Risiko Pemimpin
Sumpah pada penobatan diatas sangatlah keras. Sebab, sumpah itu berjangkar pada “Adati Hulahulaa To Saraa, Saraa Hulahulaa To Quruani“.
Hal tersebut berarti bahwa pemimpin di Gorontalo bukan saja pemimpin politik dan pemimpin administratif, tetapi juga sekaligus pemimpin adat serta pemimpin spiritual.

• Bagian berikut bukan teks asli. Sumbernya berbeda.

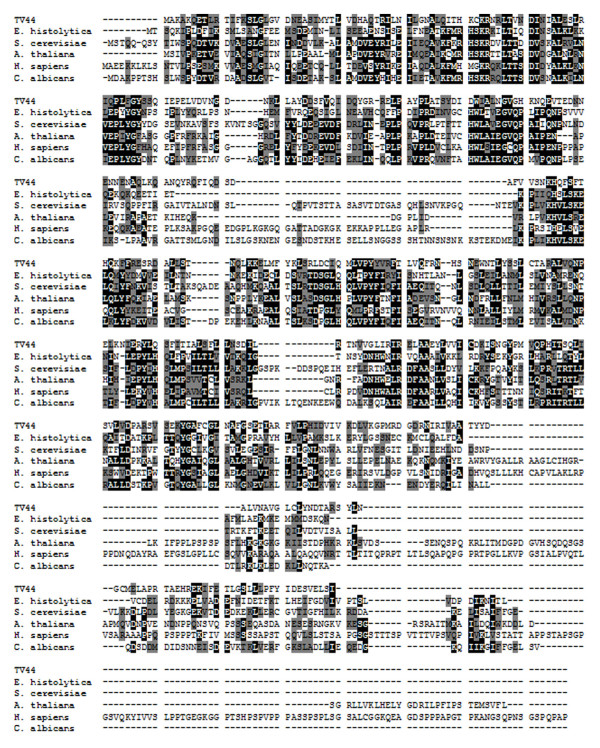
TV44 amino acid sequence alignment with proteins of BLAST search. The corresponding proteins of Entamoeba histolytica [XM 645307.1], Saccharomyces cerevisiae [P 53040], Arabidopsis thaliana [AY463621.1], Homo sapiens [AAH18115], and Candida albicans [XM 711022.1] were aligned by the Clustal W program. The conserved residues are indicated by black shading, and similarity is indicated by grey shading. TV44 had partial homology to transcription initiation factor (TFIID) of E. histolytica (13% identity) and S. cerevisiae (16%). TV44 had homology to the TATA-binding protein associated factor of A. thaliana (15%) and H. sapiens (13%) and, in addition, to the RNA pol II transcription factor of C. albicans (17%).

Sebagian orang menyangka bahwa keterpilihan di Pilkada secara elektoral dan dilantik secara administratif sesuai konstitusi adalah basis legitimasi untuk memimpin di Gorontalo. Tentu saja, hal tersebut tidak sesedehana yang dibayangkan.
Di Gorontalo, leluhur telah memaku, mengikat dan menancapkan patok adat yang dilandasi agama dalam penyelenggaraan kekuasaan. Paku dan patok tersebut adalah janji dan sumpah dalam tradisi molo’opu. Sehingga bagi setiap pemimpin, janji sesuai konstitusi (ketentuan perundangan-undangan yang berlaku) harus diikuti janji secara adat dan agama.

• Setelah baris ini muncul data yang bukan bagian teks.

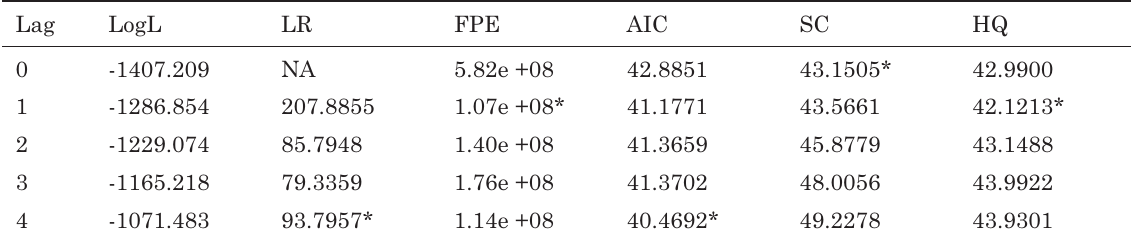
Table 2. Eight capital cities’ house price indexes VAR lag order selection criteria Lag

Konsekuensi dari pelanggaran konstitusi bersifat pidana, perdata atau paling buruk dimakzulkan. Tetapi pelanggaran terhadap sumpah adat dan agama, konsekuensinya sangat berat.
Dalam bahasa adat Gorontalo, hukum disebut ‘buto’o‘. Jika melanggar hukum akan dikenai obuto’a. Maka biasa banyak kita dengar istilah ‘buta’o ombongo‘ atau perut terbelah. Hal itu adalah konsekuensi biologis yang diterima secara privat oleh pemimpin. Belum konsekuensi untuk keluarganya dan turunannya hingga risiko bagi rakyat.